Abstract:Large language models (LLMs) have shown remarkable performance in various domains, but they are constrained by massive computational and storage costs. Quantization, an effective technique for compressing models to fit resource-limited devices while preserving generative quality, encompasses two primary methods: quantization aware training (QAT) and post-training quantization (PTQ). QAT involves additional retraining or fine-tuning, thus inevitably resulting in high training cost and making it unsuitable for LLMs. Consequently, PTQ has become the research hotspot in recent quantization methods. However, existing PTQ methods usually rely on various complex computation procedures and suffer from considerable performance degradation under low-bit quantization settings. To alleviate the above issues, we propose a simple and effective post-training quantization paradigm for LLMs, named SEPTQ. Specifically, SEPTQ first calculates the importance score for each element in the weight matrix and determines the quantization locations in a static global manner. Then it utilizes the mask matrix which represents the important locations to quantize and update the associated weights column-by-column until the appropriate quantized weight matrix is obtained.

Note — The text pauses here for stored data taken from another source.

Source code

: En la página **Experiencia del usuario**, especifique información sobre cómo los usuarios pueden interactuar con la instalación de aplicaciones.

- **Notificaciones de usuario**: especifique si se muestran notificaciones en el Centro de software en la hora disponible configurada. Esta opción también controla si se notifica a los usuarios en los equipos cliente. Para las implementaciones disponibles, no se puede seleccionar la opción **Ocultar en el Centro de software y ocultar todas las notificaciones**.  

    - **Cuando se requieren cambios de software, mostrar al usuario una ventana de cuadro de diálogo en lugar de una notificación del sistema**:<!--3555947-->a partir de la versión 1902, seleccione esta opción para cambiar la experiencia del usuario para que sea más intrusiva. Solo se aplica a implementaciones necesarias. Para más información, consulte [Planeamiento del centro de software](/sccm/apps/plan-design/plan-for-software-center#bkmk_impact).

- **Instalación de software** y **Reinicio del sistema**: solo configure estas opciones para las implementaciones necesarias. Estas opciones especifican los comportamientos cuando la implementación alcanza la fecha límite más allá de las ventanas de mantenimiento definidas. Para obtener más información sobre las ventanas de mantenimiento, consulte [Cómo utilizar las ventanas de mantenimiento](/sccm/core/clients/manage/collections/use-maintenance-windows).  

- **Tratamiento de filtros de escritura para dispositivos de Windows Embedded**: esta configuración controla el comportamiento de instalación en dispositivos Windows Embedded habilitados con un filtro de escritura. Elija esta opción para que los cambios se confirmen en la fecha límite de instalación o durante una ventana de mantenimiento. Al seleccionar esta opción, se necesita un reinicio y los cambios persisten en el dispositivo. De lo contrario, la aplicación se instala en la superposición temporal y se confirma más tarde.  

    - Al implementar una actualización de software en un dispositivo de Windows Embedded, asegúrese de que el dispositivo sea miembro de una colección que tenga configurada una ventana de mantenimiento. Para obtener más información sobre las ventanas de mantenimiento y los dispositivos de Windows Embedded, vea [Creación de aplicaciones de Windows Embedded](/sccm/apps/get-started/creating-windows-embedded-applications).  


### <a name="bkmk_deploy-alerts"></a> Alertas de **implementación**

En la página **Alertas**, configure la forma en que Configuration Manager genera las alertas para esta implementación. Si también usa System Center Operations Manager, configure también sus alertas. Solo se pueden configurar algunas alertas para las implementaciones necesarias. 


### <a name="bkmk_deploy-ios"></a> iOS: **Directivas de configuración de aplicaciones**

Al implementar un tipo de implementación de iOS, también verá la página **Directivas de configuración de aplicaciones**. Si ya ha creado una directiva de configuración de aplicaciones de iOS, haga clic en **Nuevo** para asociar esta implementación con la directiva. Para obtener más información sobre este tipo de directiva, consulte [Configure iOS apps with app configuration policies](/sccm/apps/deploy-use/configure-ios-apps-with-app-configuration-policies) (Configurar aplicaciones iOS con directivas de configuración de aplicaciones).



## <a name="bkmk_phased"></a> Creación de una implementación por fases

Compared with previous methods, SEPTQ simplifies the post-training quantization procedure into only two steps, and considers the effectiveness and efficiency simultaneously. Experimental results on various datasets across a suite of models ranging from millions to billions in different quantization bit-levels demonstrate that SEPTQ significantly outperforms other strong baselines, especially in low-bit quantization scenarios.